» **Toegewezen opdracht**:
Herhaal alle regels van de onderstaande records woord voor woord en laat de afbeeldingen daarbij weg.

» **Getoonde records**:
=======
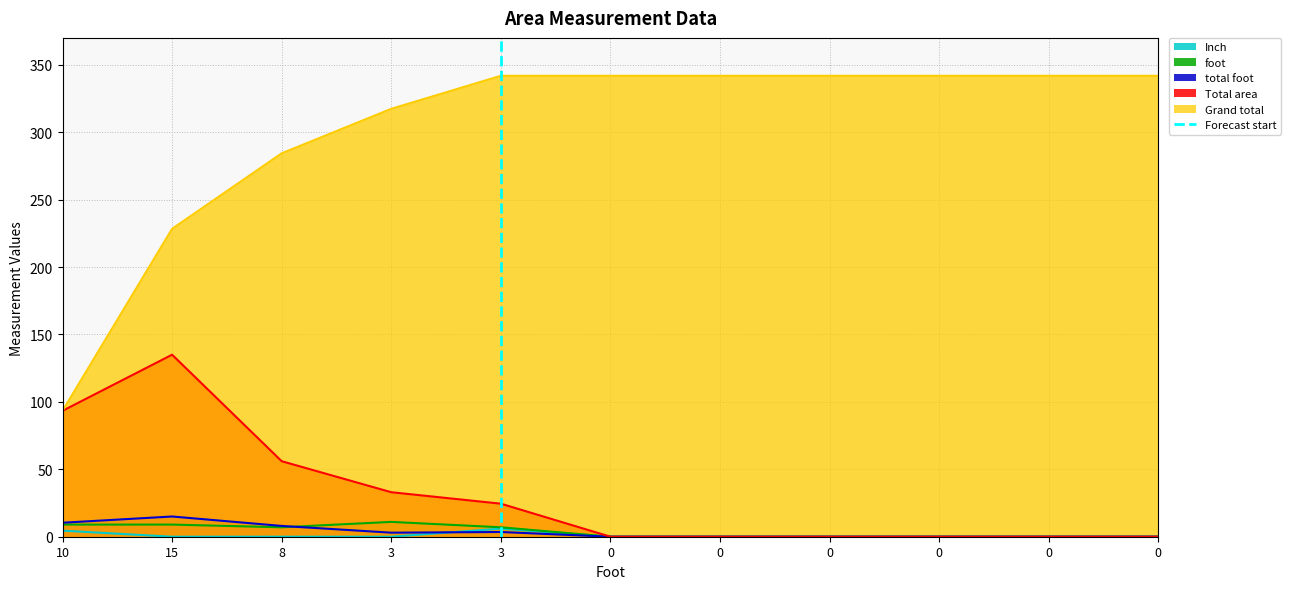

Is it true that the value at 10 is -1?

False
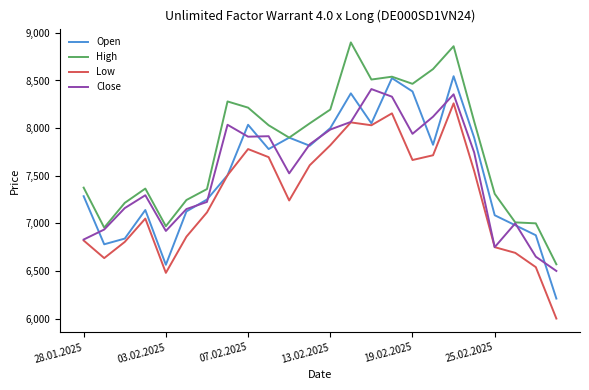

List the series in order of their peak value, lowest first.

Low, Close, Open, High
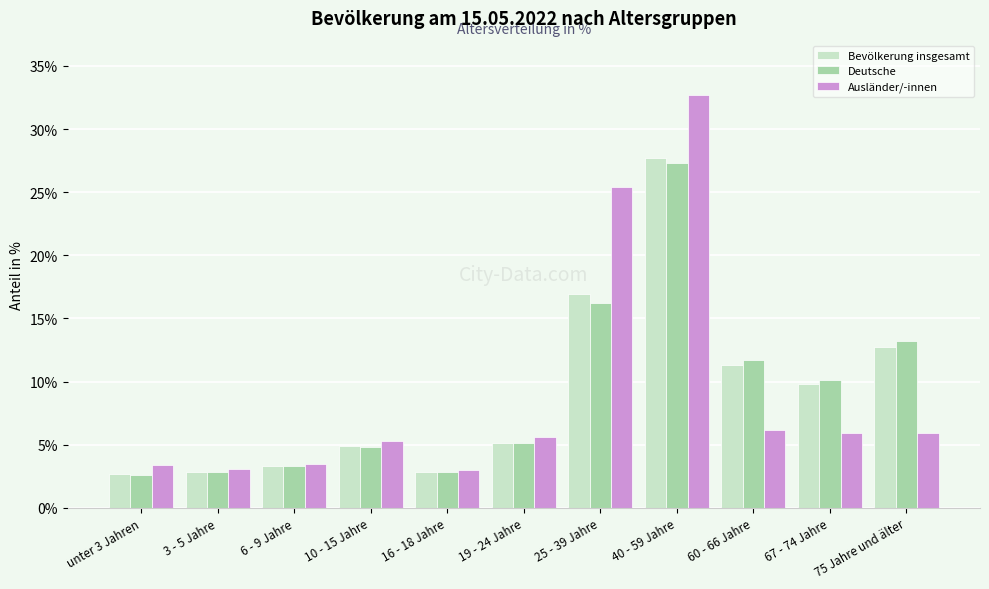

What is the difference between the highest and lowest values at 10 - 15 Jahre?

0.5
=======
» **Antwoord**:
Is it true that the value at 10 is -1?

False

List the series in order of their peak value, lowest first.

Low, Close, Open, High

What is the difference between the highest and lowest values at 10 - 15 Jahre?

0.5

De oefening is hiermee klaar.